Inspiration: The Crucial Point of Comparison Between Wine Regions
Why My Move to the Willamette Valley has been a tremendous success (No disrespect intended, Napa Valley)
It is not difficult to compare different wine regions, either from the perspective of being a resident or visitor. I’ve lived in three such regions (Napa Valley, Sonoma Valley, and Willamette Valley) and I’ve visited numerous other “wine countries” that attract visitors. All of them are similar in one respect: They provide extraordinary opportunities to taste and encounter a huge diversity of wines that non-wine country regions do not.
What I’ve landed on, however, as the crucial point of comparison between wine regions, is how each provides a diversity of inspiration to the visitor or the resident.

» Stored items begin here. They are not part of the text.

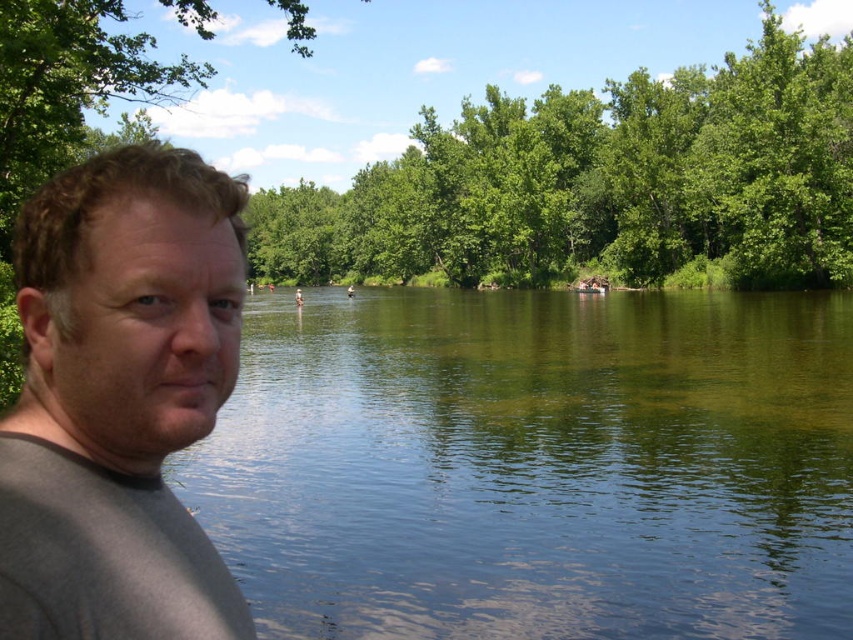
You are standing at the point closer to the camera in the scene. Which point are you at, point (822,330) or point (480,257)?

You are at point (822,330) because it is in front of point (480,257), meaning it is closer to the camera.

You are a photographer trying to capture the green reflective water at center and the gray matte shirt at left in your shot. Which object will appear larger in the photo?

The green reflective water at center will appear larger in the photo because it is bigger than the gray matte shirt at left.

You are a photographer trying to capture the scene. You want to ensure both the green reflective water at center and the green leafy trees at center are visible in your photo. Which object should you focus on to include more of it in the frame?

You should focus on the green leafy trees at center because they occupy more space than the green reflective water at center.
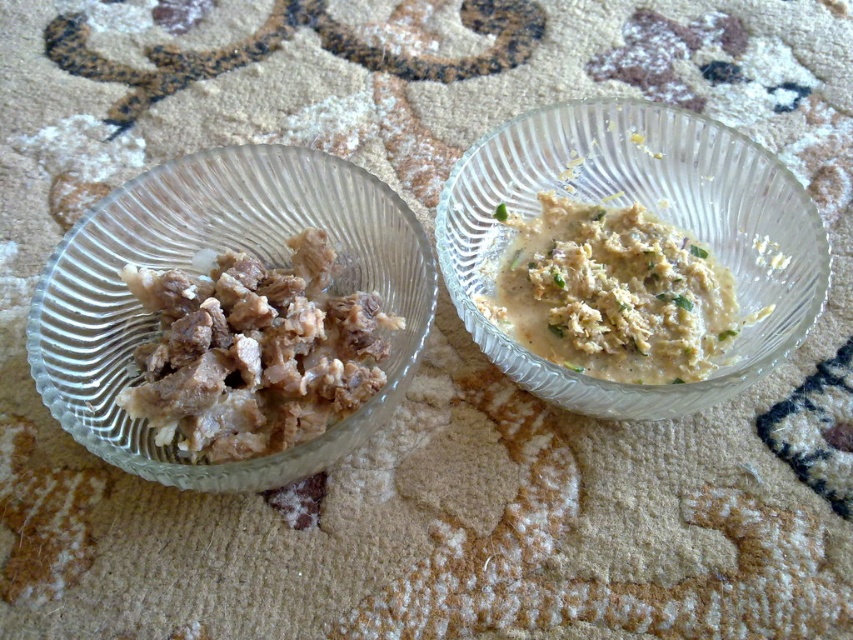
You are standing in a room with two glass bowls on a carpet. You need to place a small spoon exactly at the point with coordinates point (653, 212). Which bowl should you place the spoon on?

The point (653, 212) is on the clear glass bowl at upper right, so you should place the spoon on the clear glass bowl at upper right.

You are arranging a buffet table and need to place the clear glass bowl at upper right and the brown meat at left in a specific order. According to the image, which object is positioned to the right of the other?

The clear glass bowl at upper right is positioned to the right of the brown meat at left.

You are holding a small drone that is 30 centimeters wide. You want to fly it from your current position to the point marked at coordinates point (283,173). Can the drone safely land at that point without hitting any objects?

The point point (283,173) is 56.25 centimeters from the camera, so the drone can safely land there as it is farther than the drone width of 30 centimeters.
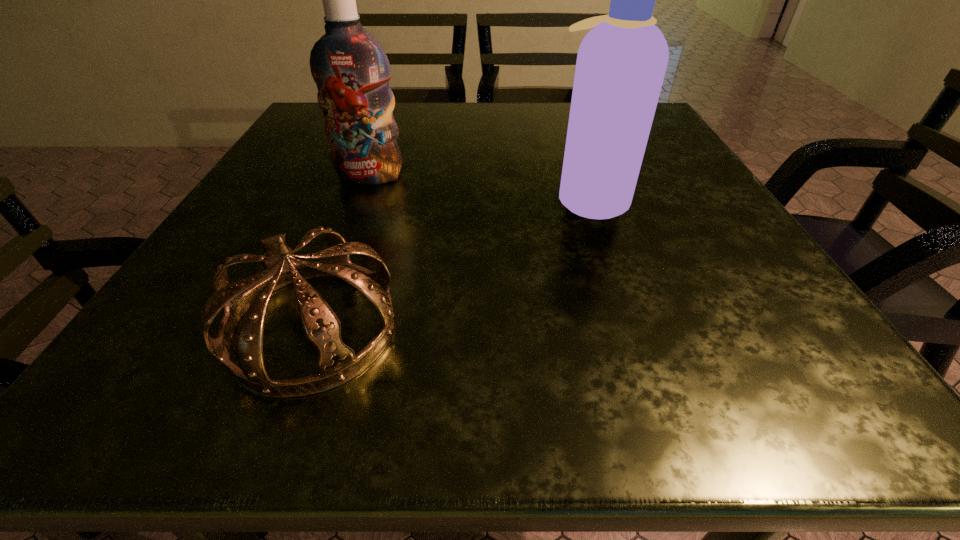
Where is `free spot between the nearest object and the rightmost object`? Image resolution: width=960 pixels, height=540 pixels. free spot between the nearest object and the rightmost object is located at coordinates (451, 263).

The height and width of the screenshot is (540, 960). I want to click on object that is the second closest to the rightmost object, so click(351, 70).

Identify the location of object that is the second closest to the nearest object. The height and width of the screenshot is (540, 960). (621, 63).

Find the location of a particular element. The image size is (960, 540). free space that satisfies the following two spatial constraints: 1. on the front label of the left shampoo; 2. on the left side of the rightmost object is located at coordinates (362, 198).

Where is `vacant space that satisfies the following two spatial constraints: 1. on the front label of the right shampoo; 2. on the left side of the left shampoo`? This screenshot has width=960, height=540. vacant space that satisfies the following two spatial constraints: 1. on the front label of the right shampoo; 2. on the left side of the left shampoo is located at coordinates (362, 198).

Locate an element on the screen. This screenshot has height=540, width=960. free space that satisfies the following two spatial constraints: 1. on the front label of the left shampoo; 2. on the right side of the right shampoo is located at coordinates (362, 198).

Where is `free region that satisfies the following two spatial constraints: 1. on the back side of the nearest object; 2. on the left side of the rightmost object`? This screenshot has width=960, height=540. free region that satisfies the following two spatial constraints: 1. on the back side of the nearest object; 2. on the left side of the rightmost object is located at coordinates (361, 198).

Locate an element on the screen. The height and width of the screenshot is (540, 960). vacant space that satisfies the following two spatial constraints: 1. on the front label of the left shampoo; 2. on the right side of the right shampoo is located at coordinates (362, 198).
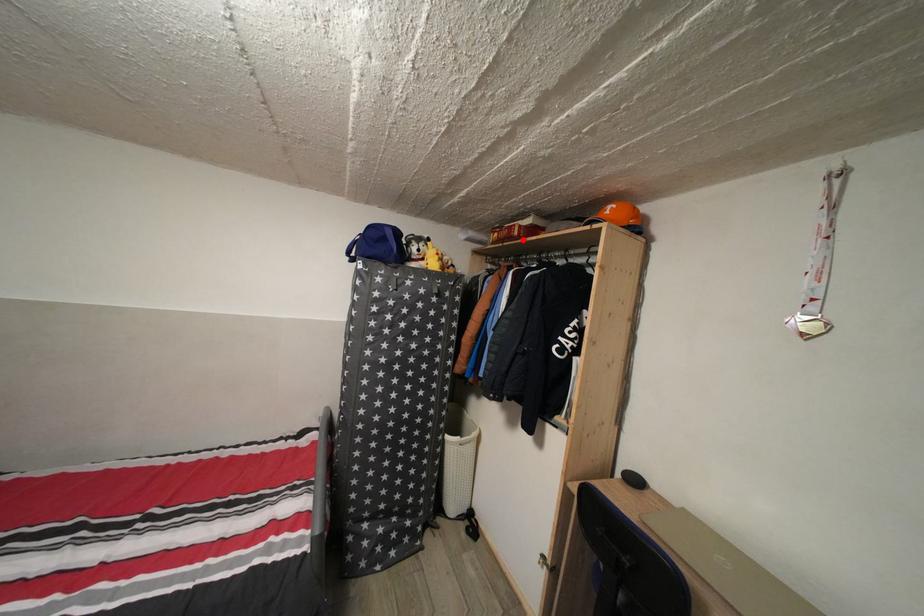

I dwelled on this question of how to compare wine regions driving home from my birthday dinner in Dundee, Oregon—a centrally located town in the Northern Willamette Valley wine country. Our guest at the dinner, The Marvelous Ms. Elizabeth Schneider, had asked me, “Well, what do you think of Oregon?” It was a good question and appropriately timed given Kathy, Henry, and I are now embarking on our fourth year as residents here since transplanting from Napa Valley.
Elizabeth makes a good living asking the right questions and doling out excellent answers too. But I don’t think she got a good answer from me and this bothered me as we meandered home to Salem along Willamette Valley backroads. It bothered me.
My response to Elizabeth’s question referenced the different weather (grey v sunny) and our responses to it, the quality of the wines in Oregon vs Napa, the difference in geography (a narrow valley vs a sprawling valley), and the differences in the culinary options.
My response to Oregon and the Willamette Valley has been almost entirely positive. But not because the wines are fantastic. Not because I deal with grey skies just fine. Not because the region is sprawling.
What makes the Willamette Valley a far more compelling (wine) region than, say, Napa Valley, is that it provides me and anyone else that visits so many points from which inspiration can be acquired.
Inspiration can be gained from the wines one tastes in any given wine country. But this is what makes them all similar, not what sets the regions apart. What is remarkable about the Willamette Valley and what makes one stand back in awe is the consistent exposure to natural beauty even as one drives past not just wineries, but fields of hazelnuts, blueberries, grasses and more. One also is constantly taken by exposure to the passing of time in this place as one old home after another, now-abandoned red barns located in vast fields, crooked old signs advertising former villages all pass you by more frequently than entrances to winery estates.
I didn’t mention any of this to Elizabeth.
I should have told her that when I drive about the Willamette Valley and visit its different reaches I see so much more than what I see in Napa Valley, for instance. I see different pasts. I see different kinds of vistas. I see different ways of living. I see different kinds of secrets and different kinds of curiosities than when I drive up and down Highway 29 or the Silverado Trail in Napa Valley.
I should have told her I couldn’t have anticipated this before moving here and that this kind of difference would have such a positive impact on my state of mind and feeling of well-being—two of the most important considerations when comparing two places.
Part of what recommends one place over another must also be the potential for surprise; the approaching corner around which one doesn’t know what to expect. This kind of surprise is also part of what recommends a place like the Willamette Valley over a place like Napa Valley. It’s true that one can get off the two main Napa Valley byways and travel up the steep mountainsides. But many of these roads in Napa are now entryways to burned-out terrain due to multiple fires.
I’ve driven all over the Willamette Valley, particularly its northern parts. Surprise is constant, particularly when you veer off the main roads and travel aimlessly along the numerous smaller, backroads that are traced across the terrain. I can’t say this for Napa Valley. I can’t say about Napa Valley that if I turn the corner I might come across a honey producer, a small farmstand, a cider producer, a beautiful unvarnished barn built in the 1930s, a butcher, a stand of conifers that are home to trove of mushrooms, a crooked old home with a front yard bedecked in spinning pinwheels, a grove of Chrismas trees awaiting harvest, or a small winery producing world-beating Pinot Noir and Gamay. I just can’t say this about Napa Valley, but I could have mentioned this to Elizabeth when she asked, “How do you like Oregon”?
As an aside, I’ve been pretty vocal about my feelings concerning the food and dining scene in Salem, Oregon. I’m not impressed. However, on my birthday the food at Dundee Bistro was superb in every respect. This is not to say that the dining scene in the Willamette Valley is the equal of Napa. There are few places in the world that can rival the collection of great dining opportunities available in that Valley.
And yet it remains that when the crucial question of the inspiration of mind, body, and soul are considered, I can say unequivocally that what I think of my move to Oregon, Elizabeth, is that it has improved my life.
This was a wonderful read, Tom. Thank you.